Aborto legale difficile, il Consiglio d’Europa conferma le distorsioni italiane


Categoria: DIRITTI E LIBERTA'
Pubblicato Lunedì, 11 Aprile 2016 18:16

Per gli “amanti” del genere non è una novità. Da tempo si denunciano infatti le difficoltà crescenti in Italia nell’applicazione nelle strutture pubbliche della legge 194 in materia di interruzione volontaria di gravidanza.
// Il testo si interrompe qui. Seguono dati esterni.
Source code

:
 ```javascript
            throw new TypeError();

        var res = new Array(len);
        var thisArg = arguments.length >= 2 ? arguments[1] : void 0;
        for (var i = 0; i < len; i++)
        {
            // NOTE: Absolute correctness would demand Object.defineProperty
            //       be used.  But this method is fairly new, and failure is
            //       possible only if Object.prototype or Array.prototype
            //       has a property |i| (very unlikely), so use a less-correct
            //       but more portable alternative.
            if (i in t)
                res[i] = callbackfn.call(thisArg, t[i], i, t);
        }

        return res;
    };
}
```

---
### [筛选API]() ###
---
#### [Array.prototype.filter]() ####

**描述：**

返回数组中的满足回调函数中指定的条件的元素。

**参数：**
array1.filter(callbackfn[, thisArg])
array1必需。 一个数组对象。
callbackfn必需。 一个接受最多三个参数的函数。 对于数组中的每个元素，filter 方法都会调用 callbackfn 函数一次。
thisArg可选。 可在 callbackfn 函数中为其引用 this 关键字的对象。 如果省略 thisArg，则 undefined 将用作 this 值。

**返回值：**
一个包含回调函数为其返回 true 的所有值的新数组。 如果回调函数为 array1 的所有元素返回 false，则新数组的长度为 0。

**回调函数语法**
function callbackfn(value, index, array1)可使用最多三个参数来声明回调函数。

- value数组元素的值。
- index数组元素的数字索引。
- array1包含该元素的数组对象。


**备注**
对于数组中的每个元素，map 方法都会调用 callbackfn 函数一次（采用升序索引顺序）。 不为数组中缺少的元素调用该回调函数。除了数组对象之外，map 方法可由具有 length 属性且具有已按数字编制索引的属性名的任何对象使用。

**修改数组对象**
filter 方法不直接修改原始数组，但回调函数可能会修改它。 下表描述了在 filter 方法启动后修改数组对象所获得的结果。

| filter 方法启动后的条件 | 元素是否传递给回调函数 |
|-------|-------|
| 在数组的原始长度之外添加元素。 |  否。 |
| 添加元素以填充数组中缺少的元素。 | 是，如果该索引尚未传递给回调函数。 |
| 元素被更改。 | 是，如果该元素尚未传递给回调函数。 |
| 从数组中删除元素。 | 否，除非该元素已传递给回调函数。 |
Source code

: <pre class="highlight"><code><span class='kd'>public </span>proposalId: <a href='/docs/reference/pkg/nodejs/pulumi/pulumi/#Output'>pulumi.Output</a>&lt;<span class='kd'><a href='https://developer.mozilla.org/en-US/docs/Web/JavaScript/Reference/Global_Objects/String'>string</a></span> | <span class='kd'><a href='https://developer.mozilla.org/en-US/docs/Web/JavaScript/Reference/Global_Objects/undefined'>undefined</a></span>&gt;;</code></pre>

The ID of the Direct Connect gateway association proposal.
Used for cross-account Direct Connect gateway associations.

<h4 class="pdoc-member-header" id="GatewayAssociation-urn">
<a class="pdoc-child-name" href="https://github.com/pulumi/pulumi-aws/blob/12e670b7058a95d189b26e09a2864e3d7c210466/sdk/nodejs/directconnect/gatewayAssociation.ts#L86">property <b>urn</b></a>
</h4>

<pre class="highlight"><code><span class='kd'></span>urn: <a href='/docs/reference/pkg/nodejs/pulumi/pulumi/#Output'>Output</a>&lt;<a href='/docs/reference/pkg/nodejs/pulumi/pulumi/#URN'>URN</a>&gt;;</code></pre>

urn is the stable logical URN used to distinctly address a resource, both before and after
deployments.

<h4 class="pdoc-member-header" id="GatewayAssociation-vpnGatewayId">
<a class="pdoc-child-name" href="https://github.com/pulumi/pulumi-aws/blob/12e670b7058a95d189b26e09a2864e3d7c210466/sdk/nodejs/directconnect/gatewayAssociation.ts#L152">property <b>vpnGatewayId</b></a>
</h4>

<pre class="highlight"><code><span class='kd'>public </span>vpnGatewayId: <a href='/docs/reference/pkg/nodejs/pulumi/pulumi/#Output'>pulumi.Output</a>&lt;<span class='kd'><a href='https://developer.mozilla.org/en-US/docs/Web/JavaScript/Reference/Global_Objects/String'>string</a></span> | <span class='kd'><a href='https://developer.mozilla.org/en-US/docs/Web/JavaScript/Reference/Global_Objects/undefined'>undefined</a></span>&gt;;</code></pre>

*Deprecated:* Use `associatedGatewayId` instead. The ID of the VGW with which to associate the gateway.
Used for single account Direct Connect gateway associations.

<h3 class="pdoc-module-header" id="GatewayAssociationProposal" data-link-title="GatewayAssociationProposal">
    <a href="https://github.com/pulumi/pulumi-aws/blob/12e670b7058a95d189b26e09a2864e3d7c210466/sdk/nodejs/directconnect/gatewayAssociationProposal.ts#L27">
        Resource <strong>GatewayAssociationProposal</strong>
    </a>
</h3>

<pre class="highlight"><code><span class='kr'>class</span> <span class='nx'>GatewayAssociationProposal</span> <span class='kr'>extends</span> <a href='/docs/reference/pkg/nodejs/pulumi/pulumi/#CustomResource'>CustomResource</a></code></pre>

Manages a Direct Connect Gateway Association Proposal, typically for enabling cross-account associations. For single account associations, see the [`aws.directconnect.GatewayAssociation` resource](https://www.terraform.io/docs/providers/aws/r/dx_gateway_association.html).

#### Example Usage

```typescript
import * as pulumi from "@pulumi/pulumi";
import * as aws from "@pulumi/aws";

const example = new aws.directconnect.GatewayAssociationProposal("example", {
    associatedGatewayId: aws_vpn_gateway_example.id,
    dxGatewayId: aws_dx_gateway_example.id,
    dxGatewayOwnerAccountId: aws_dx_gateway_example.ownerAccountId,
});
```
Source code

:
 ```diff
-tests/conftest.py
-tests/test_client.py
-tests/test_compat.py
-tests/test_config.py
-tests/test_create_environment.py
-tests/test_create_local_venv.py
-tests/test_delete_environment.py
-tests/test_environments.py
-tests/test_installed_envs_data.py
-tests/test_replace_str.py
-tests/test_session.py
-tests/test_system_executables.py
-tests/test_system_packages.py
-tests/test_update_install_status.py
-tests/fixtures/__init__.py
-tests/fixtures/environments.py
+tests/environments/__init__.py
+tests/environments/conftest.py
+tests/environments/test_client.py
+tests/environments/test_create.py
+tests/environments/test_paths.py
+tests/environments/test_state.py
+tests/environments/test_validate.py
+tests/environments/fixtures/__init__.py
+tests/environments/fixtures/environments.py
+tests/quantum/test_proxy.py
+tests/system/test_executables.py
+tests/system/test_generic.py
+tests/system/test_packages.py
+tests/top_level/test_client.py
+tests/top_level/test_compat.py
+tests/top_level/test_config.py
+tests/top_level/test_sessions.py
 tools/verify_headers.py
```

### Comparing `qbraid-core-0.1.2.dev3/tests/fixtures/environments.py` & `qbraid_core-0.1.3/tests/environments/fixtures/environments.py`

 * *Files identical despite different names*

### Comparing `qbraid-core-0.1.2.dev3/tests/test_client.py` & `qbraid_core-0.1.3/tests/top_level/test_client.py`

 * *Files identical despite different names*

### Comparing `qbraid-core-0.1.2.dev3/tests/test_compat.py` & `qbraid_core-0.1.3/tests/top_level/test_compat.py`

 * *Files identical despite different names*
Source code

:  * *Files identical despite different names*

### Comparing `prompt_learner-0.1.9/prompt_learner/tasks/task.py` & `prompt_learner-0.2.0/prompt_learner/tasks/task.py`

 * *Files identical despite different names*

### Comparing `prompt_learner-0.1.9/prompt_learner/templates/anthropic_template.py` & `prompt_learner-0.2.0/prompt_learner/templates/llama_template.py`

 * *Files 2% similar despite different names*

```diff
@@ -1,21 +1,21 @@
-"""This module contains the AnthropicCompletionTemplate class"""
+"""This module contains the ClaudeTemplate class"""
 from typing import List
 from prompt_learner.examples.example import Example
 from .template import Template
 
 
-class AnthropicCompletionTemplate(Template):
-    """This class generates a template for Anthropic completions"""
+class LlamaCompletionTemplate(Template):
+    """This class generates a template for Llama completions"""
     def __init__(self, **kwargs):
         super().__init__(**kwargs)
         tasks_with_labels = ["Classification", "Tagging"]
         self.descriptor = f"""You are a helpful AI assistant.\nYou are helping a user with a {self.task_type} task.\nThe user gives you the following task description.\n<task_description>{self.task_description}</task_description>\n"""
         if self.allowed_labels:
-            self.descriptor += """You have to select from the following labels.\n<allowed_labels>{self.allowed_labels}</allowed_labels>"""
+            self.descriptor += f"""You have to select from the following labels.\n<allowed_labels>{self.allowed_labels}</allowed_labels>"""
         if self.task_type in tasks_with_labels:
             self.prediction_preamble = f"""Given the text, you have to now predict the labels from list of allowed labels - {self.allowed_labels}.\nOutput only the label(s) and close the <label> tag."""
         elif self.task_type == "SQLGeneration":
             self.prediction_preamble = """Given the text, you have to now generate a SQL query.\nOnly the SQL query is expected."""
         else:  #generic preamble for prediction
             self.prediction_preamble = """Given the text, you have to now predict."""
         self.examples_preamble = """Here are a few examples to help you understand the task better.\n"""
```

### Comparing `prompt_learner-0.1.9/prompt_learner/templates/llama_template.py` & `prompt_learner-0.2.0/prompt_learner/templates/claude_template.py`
Ora c’è anche un nuovo bollino del Consiglio d’Europa, chiamato a pronunciarsi in materia di obiezione di coscienza, dopo la denuncia presentata dalla CGIL nel 2013 contro la legge che non prevede sufficienti garanzie che nelle strutture ospedaliere sia sempre presente un numero minimo di personale non obiettore che possa praticare l’aborto.

 

«Le donne che cercano accesso ai servizi di aborto – si legge nelle conclusioni della sentenza dell’organo con sede a Strasburgo – continuano ad avere di fronte una sostanziale difficoltà nell’ottenere l’accesso a tali servizi nella pratica, nonostante quanto è previsto dalla legge ». L'Italia, per giunta, discrimina medici e personale medico che non obiettore.

 

Secondo il comitato dei diritti sociali del Consiglio d'Europa "la Cgil ha fornito un ampio numero di prove che dimostrano come il personale medico non obiettore affronti svantaggi diretti e indiretti, in termini di carico di lavoro, distribuzione degli incarichi, opportunità di carriera". Lo stesso comitato ha osservato che il governo "non ha fornito virtualmente nessuna prova che contraddica quanto sostenuto dal sindacato e non ha dimostrato che la discriminazione non sia diffusa".

 

A rendere problematico l'accesso all'aborto sono tra l'altro una diminuzione sul territorio nazionale del numero di strutture dove si può abortire e la mancata sostituzione del personale medico che garantisce il servizio quando un operatore è malato, in vacanza o va in pensione. Il comitato europeo per i diritti sociali del Consiglio d'Europa ha rilevato che le strutture sanitarie "non hanno ancora adottato le misure necessarie per rimediare alle carenze nel servizio causate dal personale che invoca il diritto all'obiezione di coscienza, o hanno adottato misure inadeguate".

 

Secondo Filomena Gallo e Mirella Parachini, rispettivamente segretario e membro della direzione dell’Associazione Luca Coscioni per la libertà di ricerca scientifica, “la decisione di oggi dimostra come negli ospedali del nostro Paese sia sistematicamente violato il diritto alla salute delle donne…Violazioni che il Consiglio d'Europa aveva già denunciato con una sentenza emessa due anni fa. Nonostante ciò, non solo il governo ha continuato a fare finta di nulla, ma dal 15 gennaio scorso ha perfino inasprito le multe per le donne che, non riuscendo a interrompere la gravidanza per mancanza di medici non obiettori, sono costrette a rivolgersi a strutture non accreditate o a medici non autorizzati. Un provvedimento che riporta l'Italia a un clima pre-194 e non considera che il ritorno dell'aborto clandestino è diretta conseguenza del dilagare dell'obiezione di coscienza”.

 

Intanto il ministro della Salute Beatrice Lorenzin prende goffamente tempo, e si riserva – dice - di approfondire con i miei uffici, ma dalle prime cose che ho letto mi sembra si rifacciano a dati vecchi che risalgono al 2013. Il dato di oggi è diverso». Per il ministro «non c’è alcuna violazione del diritto alla salute». Bontà sua.